6 thoughts on “When your kids holler for more bugs, make sure you feed ’em…

  1. I can’t help but think of the scene from the movie “Seven” every time I hear of one of those filthy elites prattling on about how we will have to eat bugs.

    Every one of those elites who talks in such a way should be force-fed insects like a foie gras duck until their stomach bursts like the fat man face down in a plate full of spaghetti representing the deadly sin of gluttony.

  2. and if you say you don’t own me I’ll know it’s a lie,
    ‘cuz that’ll be the day when I fry. doo waah!!

  3. All it needs is for the people to say No and rise up, Schwab, Soros and co will have no-one to defend them.

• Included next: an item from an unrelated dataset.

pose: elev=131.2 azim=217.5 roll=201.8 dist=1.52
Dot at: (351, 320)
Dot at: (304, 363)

We will yet see them dangling from lamposts as they deserve.

  4. I can already see the adverts for “Kellog’s Crunchy Crickets”

    Personally I don’t eat that crap, never have and never will and could never understand how anyone could eat that stuff for breakfast.
    The bloody cardboard packaging has more nutritional value.

  5. If you scroll down out the menu of the “New Midway Food” at this year’s Calgary Stampede, you will find both a Cricket Hot Dog and a Meal Worm Hot Dog, the latter lovingly sprinkled with whole worms on top:

    https://www.calgarystampede.com/new-midway-food

    Description: “All-Beef Meal Worm Hot Dog, made using meal worm protein, whole roasted meal worms, and beef, topped off with your favorite condiments (Meal Worms are high in protein and safe to eat)”.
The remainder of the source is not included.